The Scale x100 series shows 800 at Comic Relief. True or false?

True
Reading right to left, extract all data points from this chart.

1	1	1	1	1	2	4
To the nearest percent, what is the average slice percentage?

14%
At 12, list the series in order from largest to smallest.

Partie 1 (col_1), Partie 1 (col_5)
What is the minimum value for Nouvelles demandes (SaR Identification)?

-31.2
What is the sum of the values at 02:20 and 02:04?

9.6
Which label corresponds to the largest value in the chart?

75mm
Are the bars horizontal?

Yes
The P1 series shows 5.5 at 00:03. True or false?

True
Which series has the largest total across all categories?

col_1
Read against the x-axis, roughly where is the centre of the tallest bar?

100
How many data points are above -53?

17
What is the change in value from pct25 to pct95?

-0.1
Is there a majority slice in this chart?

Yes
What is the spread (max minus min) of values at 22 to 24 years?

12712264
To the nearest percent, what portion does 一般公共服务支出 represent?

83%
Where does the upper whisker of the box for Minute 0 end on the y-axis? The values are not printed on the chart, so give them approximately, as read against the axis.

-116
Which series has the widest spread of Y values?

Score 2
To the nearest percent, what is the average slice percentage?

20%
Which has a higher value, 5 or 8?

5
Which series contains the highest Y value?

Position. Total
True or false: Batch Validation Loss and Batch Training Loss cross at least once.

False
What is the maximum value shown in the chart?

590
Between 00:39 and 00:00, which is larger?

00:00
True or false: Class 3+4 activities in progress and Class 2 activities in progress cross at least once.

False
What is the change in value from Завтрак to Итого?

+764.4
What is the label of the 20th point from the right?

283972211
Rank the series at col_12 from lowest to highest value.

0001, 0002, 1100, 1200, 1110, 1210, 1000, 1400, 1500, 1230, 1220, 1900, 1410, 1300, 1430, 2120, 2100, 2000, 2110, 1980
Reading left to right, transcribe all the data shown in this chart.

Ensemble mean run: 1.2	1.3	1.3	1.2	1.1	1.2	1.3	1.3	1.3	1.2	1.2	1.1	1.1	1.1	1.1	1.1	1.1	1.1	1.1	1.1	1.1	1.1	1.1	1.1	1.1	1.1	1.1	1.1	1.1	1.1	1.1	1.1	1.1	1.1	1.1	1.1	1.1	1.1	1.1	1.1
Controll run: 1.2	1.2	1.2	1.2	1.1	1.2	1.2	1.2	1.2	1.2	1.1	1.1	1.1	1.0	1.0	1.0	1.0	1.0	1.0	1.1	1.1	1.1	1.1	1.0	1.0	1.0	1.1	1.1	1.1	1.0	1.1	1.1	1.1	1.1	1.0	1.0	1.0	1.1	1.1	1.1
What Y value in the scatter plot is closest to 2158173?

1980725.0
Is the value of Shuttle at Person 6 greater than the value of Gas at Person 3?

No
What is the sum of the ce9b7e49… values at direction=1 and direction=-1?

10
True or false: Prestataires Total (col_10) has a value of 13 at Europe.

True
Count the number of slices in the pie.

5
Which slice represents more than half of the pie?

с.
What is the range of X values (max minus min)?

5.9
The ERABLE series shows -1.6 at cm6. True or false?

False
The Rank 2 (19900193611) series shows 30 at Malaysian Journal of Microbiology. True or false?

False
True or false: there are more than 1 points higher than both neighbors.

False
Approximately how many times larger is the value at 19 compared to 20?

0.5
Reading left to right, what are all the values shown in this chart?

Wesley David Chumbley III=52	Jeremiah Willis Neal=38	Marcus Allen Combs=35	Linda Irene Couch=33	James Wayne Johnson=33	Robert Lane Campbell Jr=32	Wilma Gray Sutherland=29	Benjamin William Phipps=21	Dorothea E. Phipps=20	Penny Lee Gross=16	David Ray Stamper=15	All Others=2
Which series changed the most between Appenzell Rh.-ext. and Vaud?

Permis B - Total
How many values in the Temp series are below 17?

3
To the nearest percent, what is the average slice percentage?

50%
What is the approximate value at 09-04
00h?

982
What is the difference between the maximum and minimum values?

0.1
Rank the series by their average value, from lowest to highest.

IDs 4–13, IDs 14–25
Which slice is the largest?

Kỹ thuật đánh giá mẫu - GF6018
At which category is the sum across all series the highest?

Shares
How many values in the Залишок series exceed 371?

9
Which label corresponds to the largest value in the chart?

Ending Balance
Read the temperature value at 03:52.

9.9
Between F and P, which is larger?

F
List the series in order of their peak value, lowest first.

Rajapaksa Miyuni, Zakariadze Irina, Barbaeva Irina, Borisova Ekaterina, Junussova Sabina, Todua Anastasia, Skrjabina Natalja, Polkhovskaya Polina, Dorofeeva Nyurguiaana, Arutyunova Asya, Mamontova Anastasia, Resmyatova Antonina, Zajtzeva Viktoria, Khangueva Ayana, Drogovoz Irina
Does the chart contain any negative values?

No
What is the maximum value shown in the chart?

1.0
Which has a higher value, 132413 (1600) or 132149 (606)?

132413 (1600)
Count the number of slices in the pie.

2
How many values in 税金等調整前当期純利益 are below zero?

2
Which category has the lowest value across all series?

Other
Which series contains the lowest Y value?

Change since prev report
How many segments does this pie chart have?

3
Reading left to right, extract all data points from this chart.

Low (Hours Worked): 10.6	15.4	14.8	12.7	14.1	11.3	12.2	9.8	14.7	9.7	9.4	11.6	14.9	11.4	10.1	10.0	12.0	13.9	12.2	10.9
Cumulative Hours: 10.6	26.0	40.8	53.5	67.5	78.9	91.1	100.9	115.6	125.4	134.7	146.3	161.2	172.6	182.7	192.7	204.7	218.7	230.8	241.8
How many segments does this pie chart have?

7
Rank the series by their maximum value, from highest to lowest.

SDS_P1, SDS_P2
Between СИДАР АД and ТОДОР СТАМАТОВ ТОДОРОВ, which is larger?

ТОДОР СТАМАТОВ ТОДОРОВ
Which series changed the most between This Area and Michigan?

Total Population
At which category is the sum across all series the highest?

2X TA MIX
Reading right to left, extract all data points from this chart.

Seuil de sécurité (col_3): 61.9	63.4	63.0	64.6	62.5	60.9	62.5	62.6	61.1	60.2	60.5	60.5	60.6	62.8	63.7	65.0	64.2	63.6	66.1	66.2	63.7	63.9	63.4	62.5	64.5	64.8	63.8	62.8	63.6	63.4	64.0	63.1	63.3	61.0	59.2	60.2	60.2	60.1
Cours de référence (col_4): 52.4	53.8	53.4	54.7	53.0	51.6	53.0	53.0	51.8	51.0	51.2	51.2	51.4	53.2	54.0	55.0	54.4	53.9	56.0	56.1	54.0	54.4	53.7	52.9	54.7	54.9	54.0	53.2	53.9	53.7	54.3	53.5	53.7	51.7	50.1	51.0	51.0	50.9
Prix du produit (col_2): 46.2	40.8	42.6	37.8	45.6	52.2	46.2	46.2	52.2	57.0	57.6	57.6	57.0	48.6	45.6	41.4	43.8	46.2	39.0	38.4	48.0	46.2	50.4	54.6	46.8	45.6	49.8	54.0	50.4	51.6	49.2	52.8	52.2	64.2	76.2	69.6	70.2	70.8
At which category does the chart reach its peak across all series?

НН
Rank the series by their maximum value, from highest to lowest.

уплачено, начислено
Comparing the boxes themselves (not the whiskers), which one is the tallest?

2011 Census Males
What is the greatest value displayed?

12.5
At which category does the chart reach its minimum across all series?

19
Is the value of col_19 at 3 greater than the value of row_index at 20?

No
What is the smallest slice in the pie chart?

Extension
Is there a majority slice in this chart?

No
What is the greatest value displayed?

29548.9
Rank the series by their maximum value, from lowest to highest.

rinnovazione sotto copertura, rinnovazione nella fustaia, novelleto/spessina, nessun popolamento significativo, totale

++++

Render every line of the material above as a Markdown table with the columns Row and Line, numbering the rows in order and omitting blank lines.

| Row | Line |
|---|---|
| 1 | The Scale x100 series shows 800 at Comic Relief. True or false? |
| 2 | True |
| 3 | Reading right to left, extract all data points from this chart. |
| 4 | 1	1	1	1	1	2	4 |
| 5 | To the nearest percent, what is the average slice percentage? |
| 6 | 14% |
| 7 | At 12, list the series in order from largest to smallest. |
| 8 | Partie 1 (col_1), Partie 1 (col_5) |
| 9 | What is the minimum value for Nouvelles demandes (SaR Identification)? |
| 10 | -31.2 |
| 11 | What is the sum of the values at 02:20 and 02:04? |
| 12 | 9.6 |
| 13 | Which label corresponds to the largest value in the chart? |
| 14 | 75mm |
| 15 | Are the bars horizontal? |
| 16 | Yes |
| 17 | The P1 series shows 5.5 at 00:03. True or false? |
| 18 | True |
| 19 | Which series has the largest total across all categories? |
| 20 | col_1 |
| 21 | Read against the x-axis, roughly where is the centre of the tallest bar? |
| 22 | 100 |
| 23 | How many data points are above -53? |
| 24 | 17 |
| 25 | What is the change in value from pct25 to pct95? |
| 26 | -0.1 |
| 27 | Is there a majority slice in this chart? |
| 28 | Yes |
| 29 | What is the spread (max minus min) of values at 22 to 24 years? |
| 30 | 12712264 |
| 31 | To the nearest percent, what portion does 一般公共服务支出 represent? |
| 32 | 83% |
| 33 | Where does the upper whisker of the box for Minute 0 end on the y-axis? The values are not printed on the chart, so give them approximately, as read against the axis. |
| 34 | -116 |
| 35 | Which series has the widest spread of Y values? |
| 36 | Score 2 |
| 37 | To the nearest percent, what is the average slice percentage? |
| 38 | 20% |
| 39 | Which has a higher value, 5 or 8? |
| 40 | 5 |
| 41 | Which series contains the highest Y value? |
| 42 | Position. Total |
| 43 | True or false: Batch Validation Loss and Batch Training Loss cross at least once. |
| 44 | False |
| 45 | What is the maximum value shown in the chart? |
| 46 | 590 |
| 47 | Between 00:39 and 00:00, which is larger? |
| 48 | 00:00 |
| 49 | True or false: Class 3+4 activities in progress and Class 2 activities in progress cross at least once. |
| 50 | False |
| 51 | What is the change in value from Завтрак to Итого? |
| 52 | +764.4 |
| 53 | What is the label of the 20th point from the right? |
| 54 | 283972211 |
| 55 | Rank the series at col_12 from lowest to highest value. |
| 56 | 0001, 0002, 1100, 1200, 1110, 1210, 1000, 1400, 1500, 1230, 1220, 1900, 1410, 1300, 1430, 2120, 2100, 2000, 2110, 1980 |
| 57 | Reading left to right, transcribe all the data shown in this chart. |
| 58 | Ensemble mean run: 1.2	1.3	1.3	1.2	1.1	1.2	1.3	1.3	1.3	1.2	1.2	1.1	1.1	1.1	1.1	1.1	1.1	1.1	1.1	1.1	1.1	1.1	1.1	1.1	1.1	1.1	1.1	1.1	1.1	1.1	1.1	1.1	1.1	1.1	1.1	1.1	1.1	1.1	1.1	1.1 |
| 59 | Controll run: 1.2	1.2	1.2	1.2	1.1	1.2	1.2	1.2	1.2	1.2	1.1	1.1	1.1	1.0	1.0	1.0	1.0	1.0	1.0	1.1	1.1	1.1	1.1	1.0	1.0	1.0	1.1	1.1	1.1	1.0	1.1	1.1	1.1	1.1	1.0	1.0	1.0	1.1	1.1	1.1 |
| 60 | What Y value in the scatter plot is closest to 2158173? |
| 61 | 1980725.0 |
| 62 | Is the value of Shuttle at Person 6 greater than the value of Gas at Person 3? |
| 63 | No |
| 64 | What is the sum of the ce9b7e49… values at direction=1 and direction=-1? |
| 65 | 10 |
| 66 | True or false: Prestataires Total (col_10) has a value of 13 at Europe. |
| 67 | True |
| 68 | Count the number of slices in the pie. |
| 69 | 5 |
| 70 | Which slice represents more than half of the pie? |
| 71 | с. |
| 72 | What is the range of X values (max minus min)? |
| 73 | 5.9 |
| 74 | The ERABLE series shows -1.6 at cm6. True or false? |
| 75 | False |
| 76 | The Rank 2 (19900193611) series shows 30 at Malaysian Journal of Microbiology. True or false? |
| 77 | False |
| 78 | True or false: there are more than 1 points higher than both neighbors. |
| 79 | False |
| 80 | Approximately how many times larger is the value at 19 compared to 20? |
| 81 | 0.5 |
| 82 | Reading left to right, what are all the values shown in this chart? |
| 83 | Wesley David Chumbley III=52	Jeremiah Willis Neal=38	Marcus Allen Combs=35	Linda Irene Couch=33	James Wayne Johnson=33	Robert Lane Campbell Jr=32	Wilma Gray Sutherland=29	Benjamin William Phipps=21	Dorothea E. Phipps=20	Penny Lee Gross=16	David Ray Stamper=15	All Others=2 |
| 84 | Which series changed the most between Appenzell Rh.-ext. and Vaud? |
| 85 | Permis B - Total |
| 86 | How many values in the Temp series are below 17? |
| 87 | 3 |
| 88 | To the nearest percent, what is the average slice percentage? |
| 89 | 50% |
| 90 | What is the approximate value at 09-04 |
| 91 | 00h? |
| 92 | 982 |
| 93 | What is the difference between the maximum and minimum values? |
| 94 | 0.1 |
| 95 | Rank the series by their average value, from lowest to highest. |
| 96 | IDs 4–13, IDs 14–25 |
| 97 | Which slice is the largest? |
| 98 | Kỹ thuật đánh giá mẫu - GF6018 |
| 99 | At which category is the sum across all series the highest? |
| 100 | Shares |
| 101 | How many values in the Залишок series exceed 371? |
| 102 | 9 |
| 103 | Which label corresponds to the largest value in the chart? |
| 104 | Ending Balance |
| 105 | Read the temperature value at 03:52. |
| 106 | 9.9 |
| 107 | Between F and P, which is larger? |
| 108 | F |
| 109 | List the series in order of their peak value, lowest first. |
| 110 | Rajapaksa Miyuni, Zakariadze Irina, Barbaeva Irina, Borisova Ekaterina, Junussova Sabina, Todua Anastasia, Skrjabina Natalja, Polkhovskaya Polina, Dorofeeva Nyurguiaana, Arutyunova Asya, Mamontova Anastasia, Resmyatova Antonina, Zajtzeva Viktoria, Khangueva Ayana, Drogovoz Irina |
| 111 | Does the chart contain any negative values? |
| 112 | No |
| 113 | What is the maximum value shown in the chart? |
| 114 | 1.0 |
| 115 | Which has a higher value, 132413 (1600) or 132149 (606)? |
| 116 | 132413 (1600) |
| 117 | Count the number of slices in the pie. |
| 118 | 2 |
| 119 | How many values in 税金等調整前当期純利益 are below zero? |
| 120 | 2 |
| 121 | Which category has the lowest value across all series? |
| 122 | Other |
| 123 | Which series contains the lowest Y value? |
| 124 | Change since prev report |
| 125 | How many segments does this pie chart have? |
| 126 | 3 |
| 127 | Reading left to right, extract all data points from this chart. |
| 128 | Low (Hours Worked): 10.6	15.4	14.8	12.7	14.1	11.3	12.2	9.8	14.7	9.7	9.4	11.6	14.9	11.4	10.1	10.0	12.0	13.9	12.2	10.9 |
| 129 | Cumulative Hours: 10.6	26.0	40.8	53.5	67.5	78.9	91.1	100.9	115.6	125.4	134.7	146.3	161.2	172.6	182.7	192.7	204.7	218.7	230.8	241.8 |
| 130 | How many segments does this pie chart have? |
| 131 | 7 |
| 132 | Rank the series by their maximum value, from highest to lowest. |
| 133 | SDS_P1, SDS_P2 |
| 134 | Between СИДАР АД and ТОДОР СТАМАТОВ ТОДОРОВ, which is larger? |
| 135 | ТОДОР СТАМАТОВ ТОДОРОВ |
| 136 | Which series changed the most between This Area and Michigan? |
| 137 | Total Population |
| 138 | At which category is the sum across all series the highest? |
| 139 | 2X TA MIX |
| 140 | Reading right to left, extract all data points from this chart. |
| 141 | Seuil de sécurité (col_3): 61.9	63.4	63.0	64.6	62.5	60.9	62.5	62.6	61.1	60.2	60.5	60.5	60.6	62.8	63.7	65.0	64.2	63.6	66.1	66.2	63.7	63.9	63.4	62.5	64.5	64.8	63.8	62.8	63.6	63.4	64.0	63.1	63.3	61.0	59.2	60.2	60.2	60.1 |
| 142 | Cours de référence (col_4): 52.4	53.8	53.4	54.7	53.0	51.6	53.0	53.0	51.8	51.0	51.2	51.2	51.4	53.2	54.0	55.0	54.4	53.9	56.0	56.1	54.0	54.4	53.7	52.9	54.7	54.9	54.0	53.2	53.9	53.7	54.3	53.5	53.7	51.7	50.1	51.0	51.0	50.9 |
| 143 | Prix du produit (col_2): 46.2	40.8	42.6	37.8	45.6	52.2	46.2	46.2	52.2	57.0	57.6	57.6	57.0	48.6	45.6	41.4	43.8	46.2	39.0	38.4	48.0	46.2	50.4	54.6	46.8	45.6	49.8	54.0	50.4	51.6	49.2	52.8	52.2	64.2	76.2	69.6	70.2	70.8 |
| 144 | At which category does the chart reach its peak across all series? |
| 145 | НН |
| 146 | Rank the series by their maximum value, from highest to lowest. |
| 147 | уплачено, начислено |
| 148 | Comparing the boxes themselves (not the whiskers), which one is the tallest? |
| 149 | 2011 Census Males |
| 150 | What is the greatest value displayed? |
| 151 | 12.5 |
| 152 | At which category does the chart reach its minimum across all series? |
| 153 | 19 |
| 154 | Is the value of col_19 at 3 greater than the value of row_index at 20? |
| 155 | No |
| 156 | What is the smallest slice in the pie chart? |
| 157 | Extension |
| 158 | Is there a majority slice in this chart? |
| 159 | No |
| 160 | What is the greatest value displayed? |
| 161 | 29548.9 |
| 162 | Rank the series by their maximum value, from lowest to highest. |
| 163 | rinnovazione sotto copertura, rinnovazione nella fustaia, novelleto/spessina, nessun popolamento significativo, totale |